[Collected data entries]
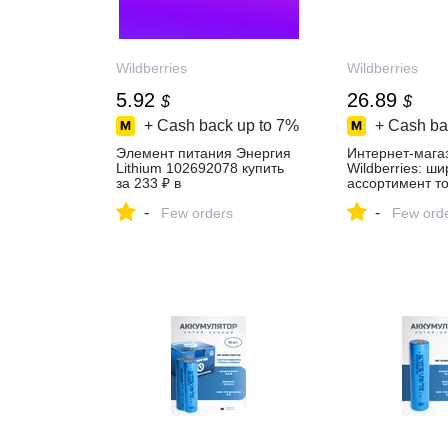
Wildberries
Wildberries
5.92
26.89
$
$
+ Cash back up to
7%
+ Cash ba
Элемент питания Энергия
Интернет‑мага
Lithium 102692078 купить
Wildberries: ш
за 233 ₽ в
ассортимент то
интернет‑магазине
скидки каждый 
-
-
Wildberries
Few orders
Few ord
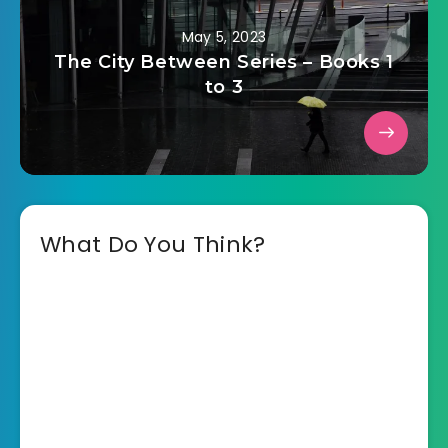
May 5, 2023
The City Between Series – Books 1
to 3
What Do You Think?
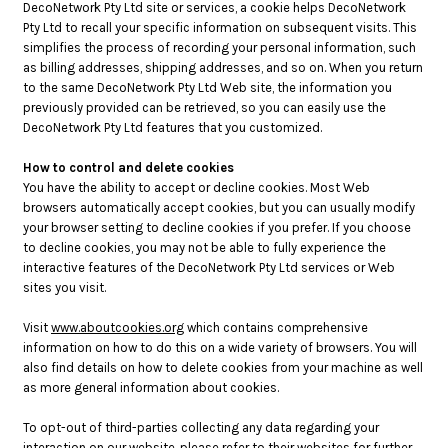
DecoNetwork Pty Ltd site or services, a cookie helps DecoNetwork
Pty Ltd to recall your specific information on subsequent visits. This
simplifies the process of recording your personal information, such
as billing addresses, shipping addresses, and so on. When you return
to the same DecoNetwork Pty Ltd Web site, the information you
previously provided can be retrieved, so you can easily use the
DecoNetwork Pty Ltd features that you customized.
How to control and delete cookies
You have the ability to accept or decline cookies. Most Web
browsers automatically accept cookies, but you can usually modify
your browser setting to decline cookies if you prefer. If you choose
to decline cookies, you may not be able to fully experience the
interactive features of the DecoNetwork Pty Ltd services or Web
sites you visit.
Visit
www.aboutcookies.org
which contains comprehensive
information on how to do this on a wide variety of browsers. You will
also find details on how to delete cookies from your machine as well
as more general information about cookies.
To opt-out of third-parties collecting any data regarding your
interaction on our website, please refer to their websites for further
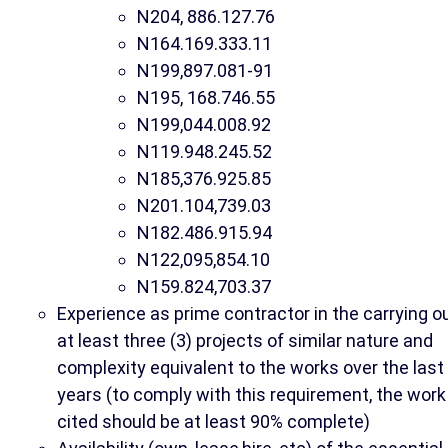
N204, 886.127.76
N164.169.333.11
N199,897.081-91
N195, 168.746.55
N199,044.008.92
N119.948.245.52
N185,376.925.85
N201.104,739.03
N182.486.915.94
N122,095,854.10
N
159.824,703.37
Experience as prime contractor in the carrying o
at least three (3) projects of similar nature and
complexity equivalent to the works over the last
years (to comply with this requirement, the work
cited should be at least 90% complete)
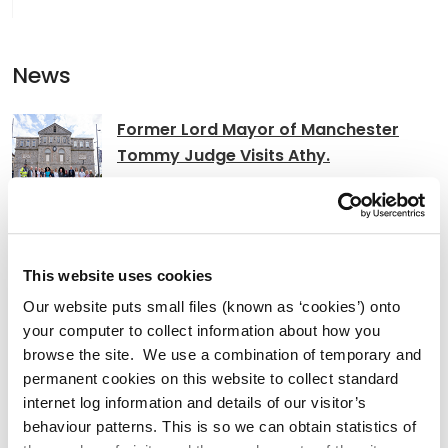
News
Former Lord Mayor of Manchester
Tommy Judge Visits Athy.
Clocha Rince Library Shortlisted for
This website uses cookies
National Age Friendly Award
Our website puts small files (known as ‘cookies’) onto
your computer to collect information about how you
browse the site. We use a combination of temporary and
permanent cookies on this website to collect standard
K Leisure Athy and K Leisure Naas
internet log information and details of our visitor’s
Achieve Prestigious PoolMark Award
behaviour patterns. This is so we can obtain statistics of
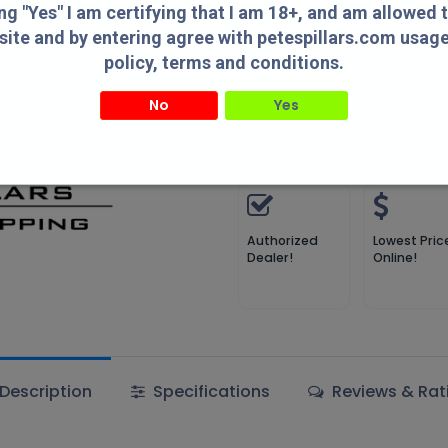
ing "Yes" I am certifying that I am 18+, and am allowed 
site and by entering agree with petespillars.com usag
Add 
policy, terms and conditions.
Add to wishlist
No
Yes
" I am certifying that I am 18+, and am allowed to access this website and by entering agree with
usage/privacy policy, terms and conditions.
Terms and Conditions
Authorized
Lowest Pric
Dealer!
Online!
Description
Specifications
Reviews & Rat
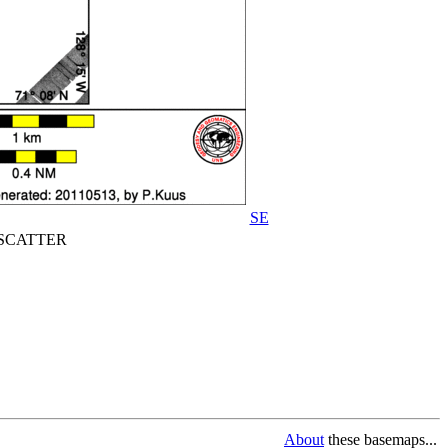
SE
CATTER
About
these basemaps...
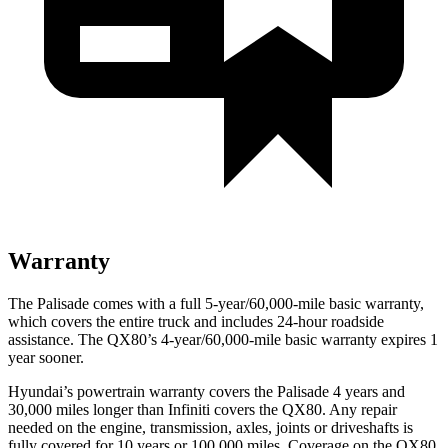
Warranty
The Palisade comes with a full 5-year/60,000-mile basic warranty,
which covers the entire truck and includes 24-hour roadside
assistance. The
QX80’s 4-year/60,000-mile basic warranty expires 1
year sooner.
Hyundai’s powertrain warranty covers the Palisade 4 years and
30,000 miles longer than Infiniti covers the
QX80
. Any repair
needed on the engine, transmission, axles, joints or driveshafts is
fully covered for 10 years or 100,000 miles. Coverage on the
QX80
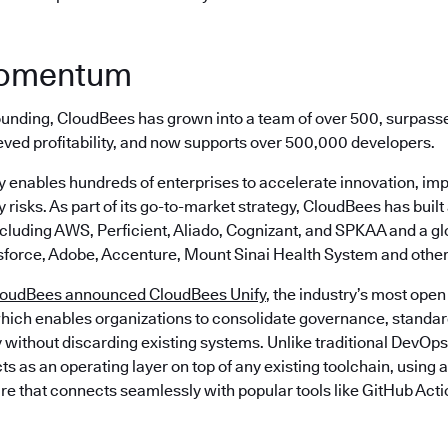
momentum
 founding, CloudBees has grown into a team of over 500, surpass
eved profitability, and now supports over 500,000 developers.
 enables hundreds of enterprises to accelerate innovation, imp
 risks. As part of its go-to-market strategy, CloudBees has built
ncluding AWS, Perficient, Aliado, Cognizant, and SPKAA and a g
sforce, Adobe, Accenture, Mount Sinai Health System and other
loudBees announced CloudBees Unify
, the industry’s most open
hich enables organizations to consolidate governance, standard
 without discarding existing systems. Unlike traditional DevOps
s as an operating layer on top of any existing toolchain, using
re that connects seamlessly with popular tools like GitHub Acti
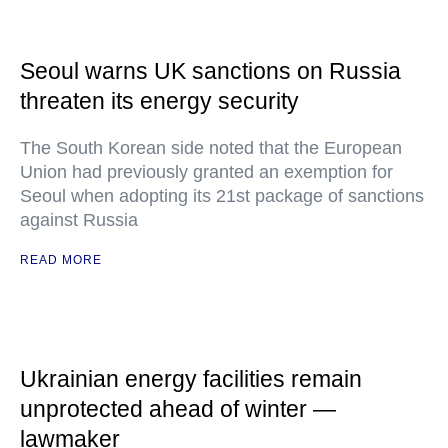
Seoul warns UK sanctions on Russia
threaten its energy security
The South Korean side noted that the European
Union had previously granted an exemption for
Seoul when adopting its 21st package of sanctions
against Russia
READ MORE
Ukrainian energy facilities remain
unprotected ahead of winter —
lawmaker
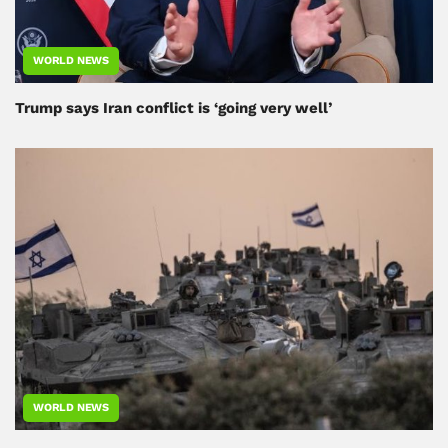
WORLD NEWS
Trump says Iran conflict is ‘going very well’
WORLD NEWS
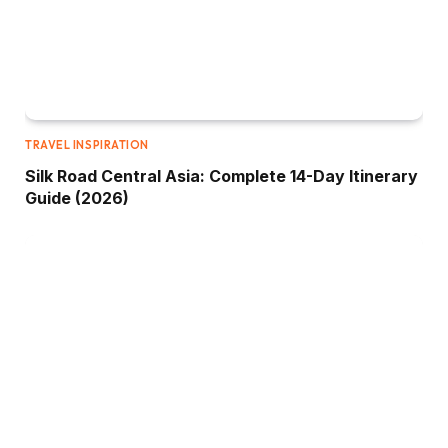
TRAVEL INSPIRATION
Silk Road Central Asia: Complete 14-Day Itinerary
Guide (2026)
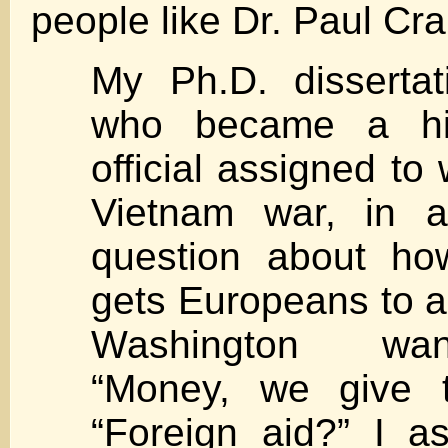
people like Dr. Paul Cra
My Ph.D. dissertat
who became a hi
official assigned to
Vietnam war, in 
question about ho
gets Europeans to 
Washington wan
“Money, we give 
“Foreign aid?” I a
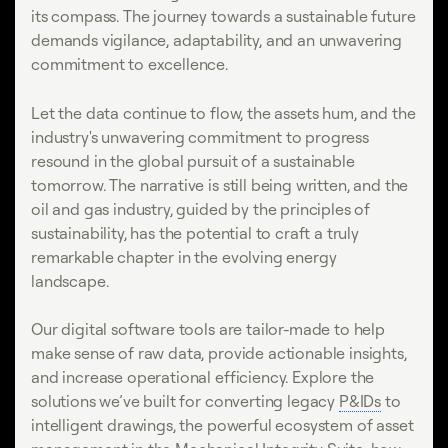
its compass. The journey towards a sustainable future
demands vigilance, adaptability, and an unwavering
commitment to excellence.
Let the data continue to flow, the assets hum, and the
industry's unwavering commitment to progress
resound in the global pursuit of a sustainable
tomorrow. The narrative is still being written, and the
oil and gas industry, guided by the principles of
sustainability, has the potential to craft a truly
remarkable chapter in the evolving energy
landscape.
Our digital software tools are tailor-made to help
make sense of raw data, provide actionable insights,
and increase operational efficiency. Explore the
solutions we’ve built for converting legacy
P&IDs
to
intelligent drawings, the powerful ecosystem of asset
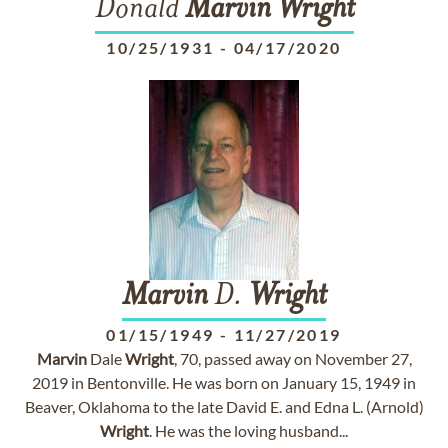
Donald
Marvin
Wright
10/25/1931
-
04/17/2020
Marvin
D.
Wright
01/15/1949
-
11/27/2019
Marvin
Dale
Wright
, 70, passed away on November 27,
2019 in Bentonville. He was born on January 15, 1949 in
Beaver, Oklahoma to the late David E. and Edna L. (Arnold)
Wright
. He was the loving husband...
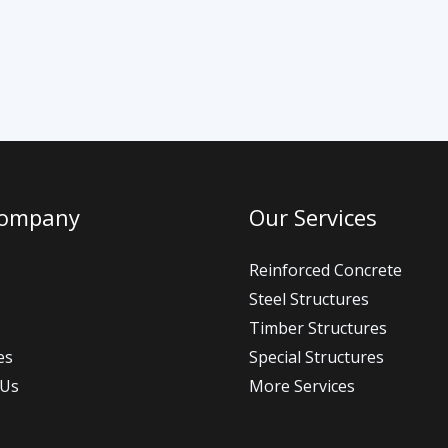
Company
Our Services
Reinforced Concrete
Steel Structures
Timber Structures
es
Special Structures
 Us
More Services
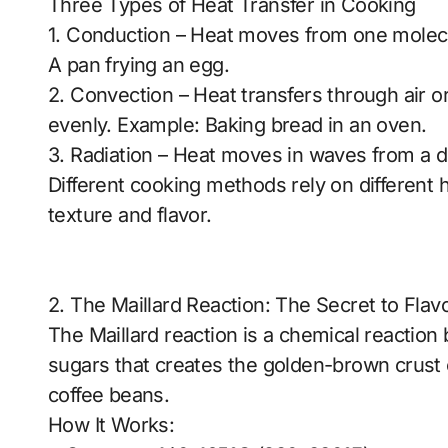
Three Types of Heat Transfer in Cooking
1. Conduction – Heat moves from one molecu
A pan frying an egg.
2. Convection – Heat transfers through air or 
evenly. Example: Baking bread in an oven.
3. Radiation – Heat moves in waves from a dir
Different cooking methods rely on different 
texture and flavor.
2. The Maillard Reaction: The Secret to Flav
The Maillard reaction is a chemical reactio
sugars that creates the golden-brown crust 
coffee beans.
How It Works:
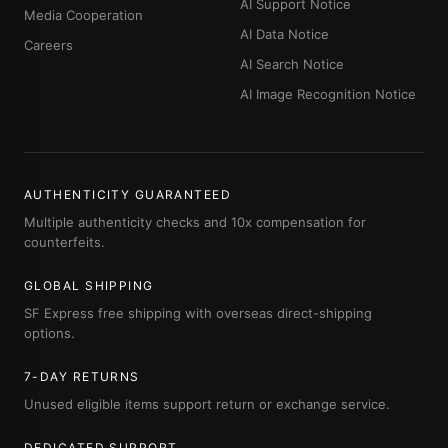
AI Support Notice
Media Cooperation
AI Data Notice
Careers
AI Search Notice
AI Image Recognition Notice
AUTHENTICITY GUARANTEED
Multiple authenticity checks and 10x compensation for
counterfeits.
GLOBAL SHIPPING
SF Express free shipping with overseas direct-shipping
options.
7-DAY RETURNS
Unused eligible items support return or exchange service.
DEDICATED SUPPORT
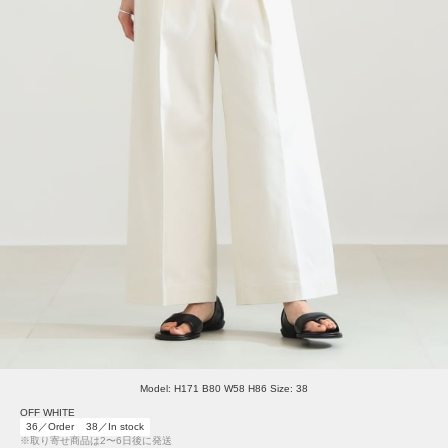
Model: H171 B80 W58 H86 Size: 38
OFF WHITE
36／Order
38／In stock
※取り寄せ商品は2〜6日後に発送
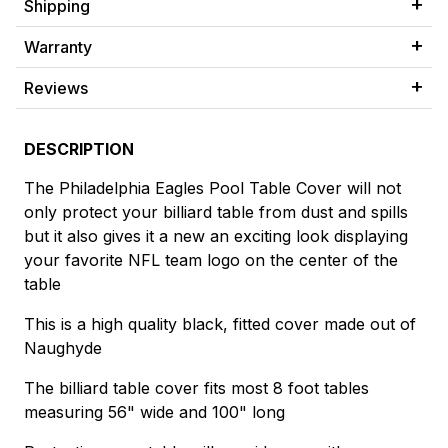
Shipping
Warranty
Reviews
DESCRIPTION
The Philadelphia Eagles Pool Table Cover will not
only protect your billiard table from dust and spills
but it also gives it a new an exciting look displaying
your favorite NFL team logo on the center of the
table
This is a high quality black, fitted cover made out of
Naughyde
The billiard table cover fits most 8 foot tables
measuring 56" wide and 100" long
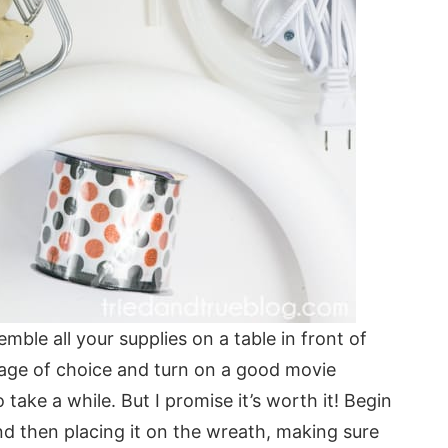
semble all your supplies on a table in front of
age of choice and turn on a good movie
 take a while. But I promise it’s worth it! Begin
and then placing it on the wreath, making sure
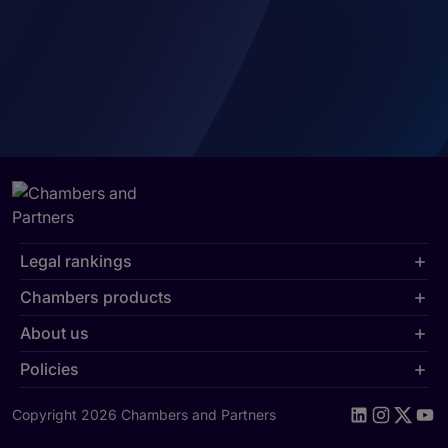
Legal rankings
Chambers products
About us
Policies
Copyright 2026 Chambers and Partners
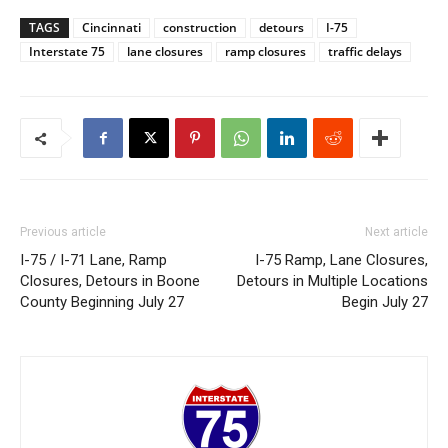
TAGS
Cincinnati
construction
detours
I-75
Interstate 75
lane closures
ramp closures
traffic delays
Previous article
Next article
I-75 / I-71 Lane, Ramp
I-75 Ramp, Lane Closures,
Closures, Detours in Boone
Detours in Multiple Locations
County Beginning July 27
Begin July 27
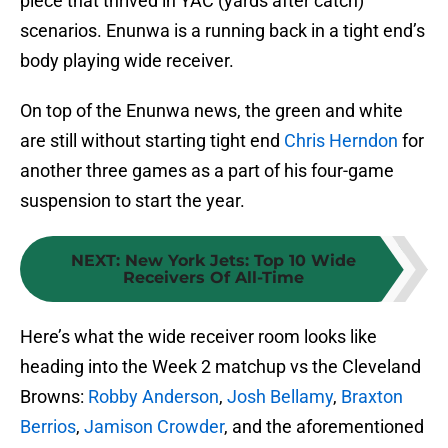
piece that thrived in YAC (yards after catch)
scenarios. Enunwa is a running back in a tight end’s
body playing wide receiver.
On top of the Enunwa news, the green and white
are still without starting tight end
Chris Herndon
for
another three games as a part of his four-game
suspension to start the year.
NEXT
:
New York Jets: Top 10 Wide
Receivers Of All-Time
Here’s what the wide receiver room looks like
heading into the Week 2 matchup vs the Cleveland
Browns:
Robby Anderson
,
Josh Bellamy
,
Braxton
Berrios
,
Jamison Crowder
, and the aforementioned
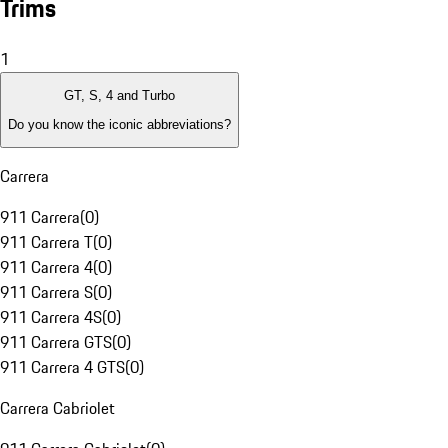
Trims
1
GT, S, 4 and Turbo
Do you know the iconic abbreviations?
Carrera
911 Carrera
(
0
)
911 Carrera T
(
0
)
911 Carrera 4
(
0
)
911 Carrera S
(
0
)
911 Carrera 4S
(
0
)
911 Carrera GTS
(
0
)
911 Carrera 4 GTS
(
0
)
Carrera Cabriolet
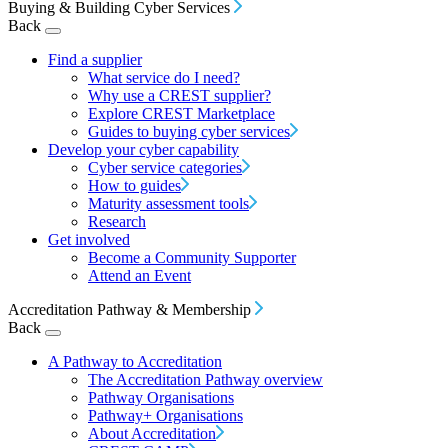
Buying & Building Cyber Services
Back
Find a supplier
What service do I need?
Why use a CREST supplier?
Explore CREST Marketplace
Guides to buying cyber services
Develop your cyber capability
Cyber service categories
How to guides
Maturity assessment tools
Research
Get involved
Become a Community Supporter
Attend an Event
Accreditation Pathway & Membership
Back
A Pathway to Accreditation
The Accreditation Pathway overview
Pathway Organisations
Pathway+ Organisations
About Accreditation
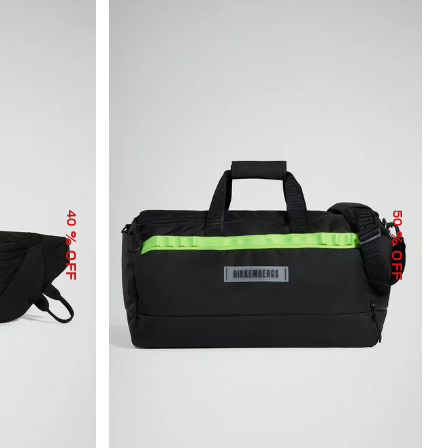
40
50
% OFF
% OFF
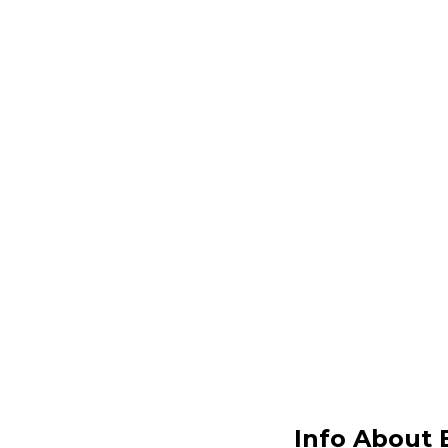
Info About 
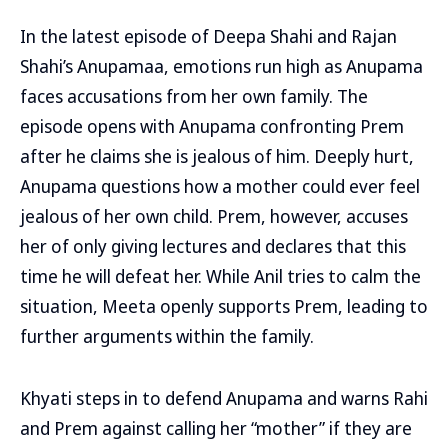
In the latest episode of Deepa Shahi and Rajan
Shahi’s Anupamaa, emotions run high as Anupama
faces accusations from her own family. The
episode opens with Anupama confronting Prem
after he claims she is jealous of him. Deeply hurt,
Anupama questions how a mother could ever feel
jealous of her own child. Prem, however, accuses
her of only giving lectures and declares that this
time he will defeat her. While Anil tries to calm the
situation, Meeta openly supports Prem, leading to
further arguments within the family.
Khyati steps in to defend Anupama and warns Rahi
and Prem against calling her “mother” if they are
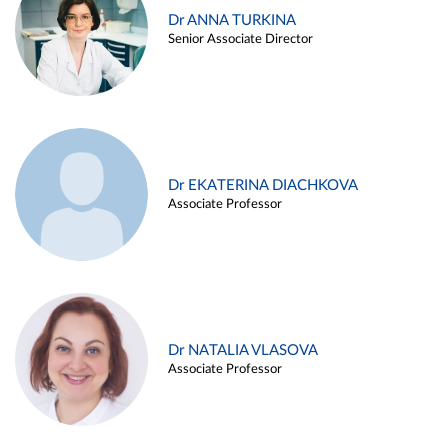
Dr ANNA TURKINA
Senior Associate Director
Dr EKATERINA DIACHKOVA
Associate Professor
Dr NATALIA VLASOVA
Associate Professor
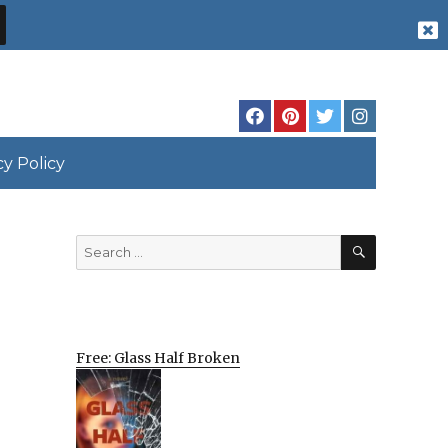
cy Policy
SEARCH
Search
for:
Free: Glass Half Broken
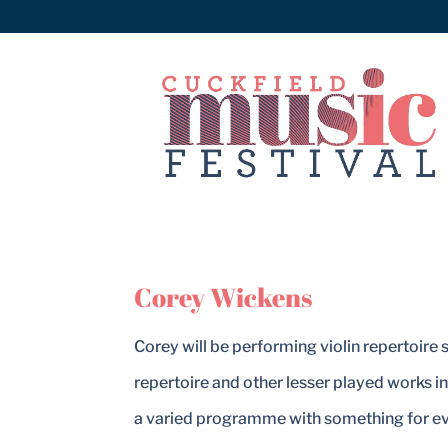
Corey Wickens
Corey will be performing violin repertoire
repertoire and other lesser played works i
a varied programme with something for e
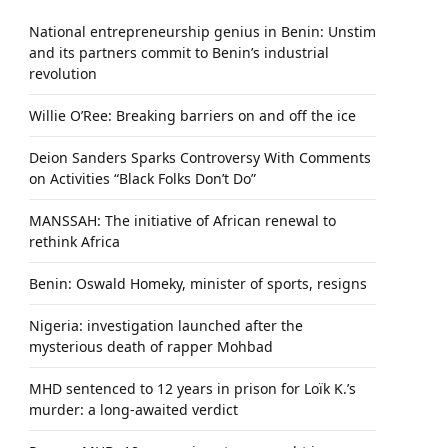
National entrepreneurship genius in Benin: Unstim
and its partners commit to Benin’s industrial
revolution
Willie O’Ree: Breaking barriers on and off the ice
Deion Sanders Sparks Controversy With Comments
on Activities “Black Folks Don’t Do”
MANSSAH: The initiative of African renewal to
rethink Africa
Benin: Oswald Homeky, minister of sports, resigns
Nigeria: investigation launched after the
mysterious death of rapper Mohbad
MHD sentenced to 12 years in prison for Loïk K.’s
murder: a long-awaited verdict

- [Your goal]
Put the lines of the listing above, from the one containing "its compass. The" through the one containing "More Services", into a numbered list with blank lines left out. Leave the pictures out of your answer.

- [Result below]
1. its compass. The journey towards a sustainable future
2. demands vigilance, adaptability, and an unwavering
3. commitment to excellence.
4. Let the data continue to flow, the assets hum, and the
5. industry's unwavering commitment to progress
6. resound in the global pursuit of a sustainable
7. tomorrow. The narrative is still being written, and the
8. oil and gas industry, guided by the principles of
9. sustainability, has the potential to craft a truly
10. remarkable chapter in the evolving energy
11. landscape.
12. Our digital software tools are tailor-made to help
13. make sense of raw data, provide actionable insights,
14. and increase operational efficiency. Explore the
15. solutions we’ve built for converting legacy
16. P&IDs
17. to
18. intelligent drawings, the powerful ecosystem of asset
19. Donald
20. Marvin
21. Wright
22. 10/25/1931
23. -
24. 04/17/2020
25. Marvin
26. D.
27. Wright
28. 01/15/1949
29. -
30. 11/27/2019
31. Marvin
32. Dale
33. Wright
34. , 70, passed away on November 27,
35. 2019 in Bentonville. He was born on January 15, 1949 in
36. Beaver, Oklahoma to the late David E. and Edna L. (Arnold)
37. Wright
38. . He was the loving husband...
39. Company
40. Our Services
41. Reinforced Concrete
42. Steel Structures
43. Timber Structures
44. es
45. Special Structures
46.  Us
47. More Services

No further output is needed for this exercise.